Dataset excerpts

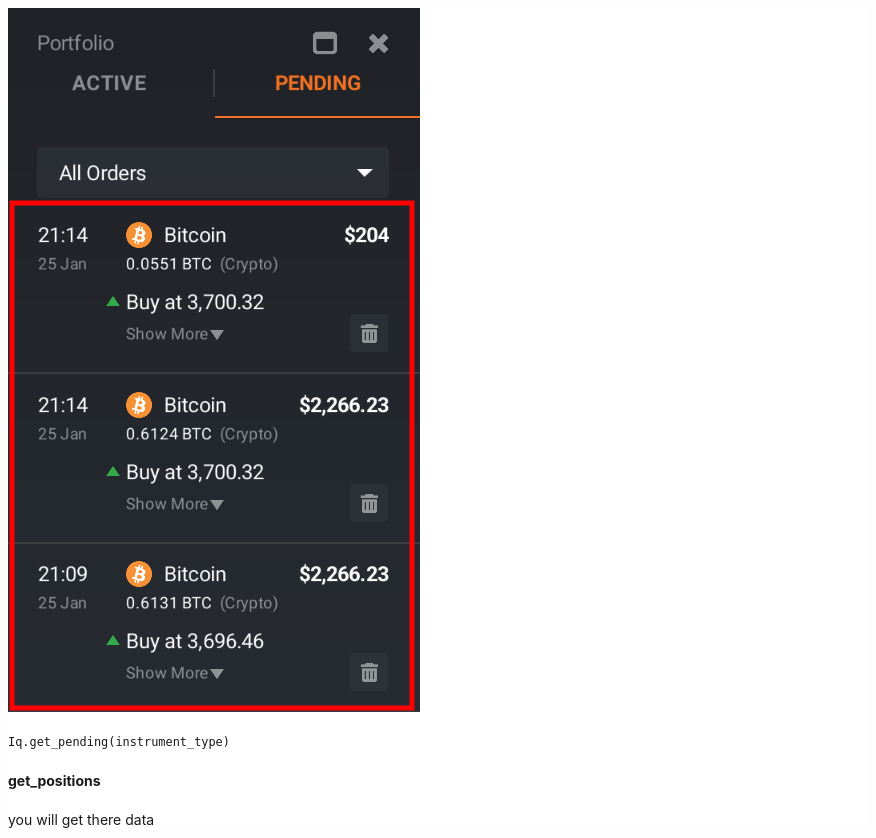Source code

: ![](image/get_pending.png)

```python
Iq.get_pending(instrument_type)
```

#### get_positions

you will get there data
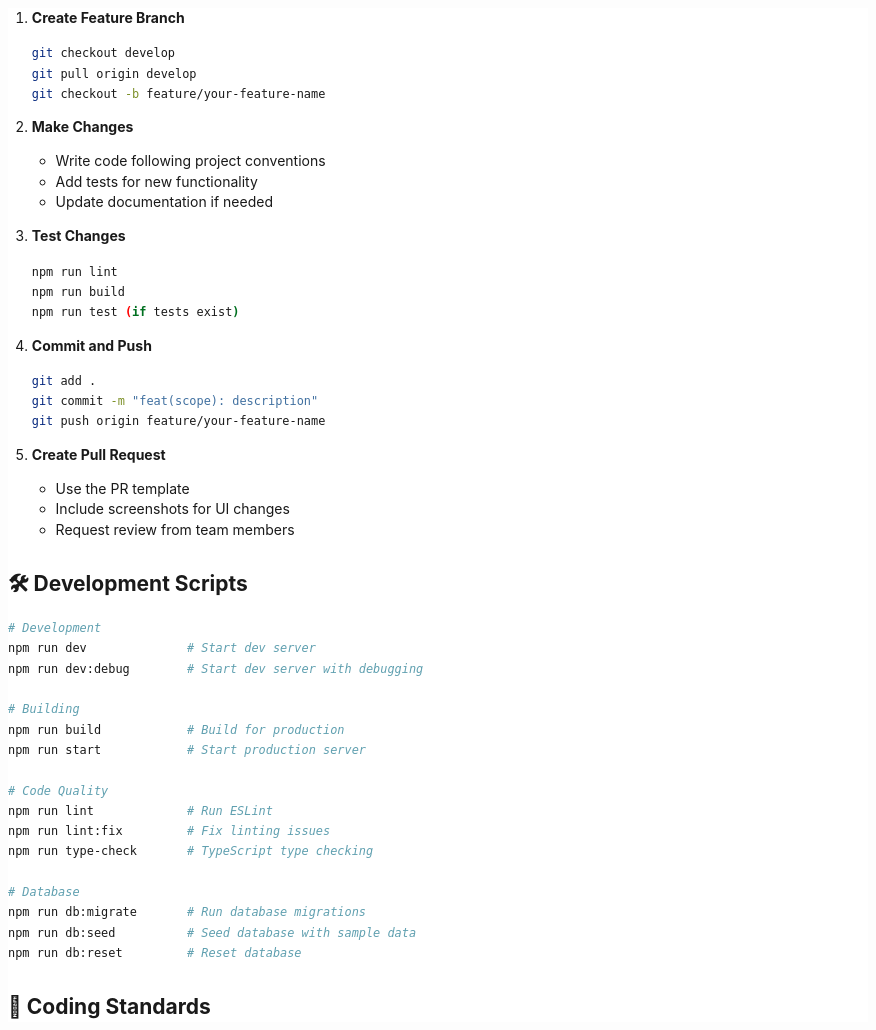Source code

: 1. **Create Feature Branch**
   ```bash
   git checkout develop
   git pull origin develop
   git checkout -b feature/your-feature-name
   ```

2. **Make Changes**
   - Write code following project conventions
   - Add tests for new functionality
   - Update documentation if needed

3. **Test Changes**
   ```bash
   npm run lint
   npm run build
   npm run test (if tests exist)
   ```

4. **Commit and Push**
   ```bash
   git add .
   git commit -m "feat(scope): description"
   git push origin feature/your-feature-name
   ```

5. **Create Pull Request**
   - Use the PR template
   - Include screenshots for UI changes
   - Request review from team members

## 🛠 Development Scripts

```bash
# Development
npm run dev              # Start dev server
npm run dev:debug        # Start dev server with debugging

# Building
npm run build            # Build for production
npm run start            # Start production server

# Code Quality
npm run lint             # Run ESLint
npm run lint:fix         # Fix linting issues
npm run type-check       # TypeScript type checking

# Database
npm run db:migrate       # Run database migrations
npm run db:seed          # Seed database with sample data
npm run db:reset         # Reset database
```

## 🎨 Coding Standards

Problem description
Your answer should be every line above, written out exactly, with no pictures.

Answer section
Source code

: ![](image/get_pending.png)

```python
Iq.get_pending(instrument_type)
```

#### get_positions

you will get there data
Source code

: 1. **Create Feature Branch**
   ```bash
   git checkout develop
   git pull origin develop
   git checkout -b feature/your-feature-name
   ```

2. **Make Changes**
   - Write code following project conventions
   - Add tests for new functionality
   - Update documentation if needed

3. **Test Changes**
   ```bash
   npm run lint
   npm run build
   npm run test (if tests exist)
   ```

4. **Commit and Push**
   ```bash
   git add .
   git commit -m "feat(scope): description"
   git push origin feature/your-feature-name
   ```

5. **Create Pull Request**
   - Use the PR template
   - Include screenshots for UI changes
   - Request review from team members

## 🛠 Development Scripts

```bash
# Development
npm run dev              # Start dev server
npm run dev:debug        # Start dev server with debugging

# Building
npm run build            # Build for production
npm run start            # Start production server

# Code Quality
npm run lint             # Run ESLint
npm run lint:fix         # Fix linting issues
npm run type-check       # TypeScript type checking

# Database
npm run db:migrate       # Run database migrations
npm run db:seed          # Seed database with sample data
npm run db:reset         # Reset database
```

## 🎨 Coding Standards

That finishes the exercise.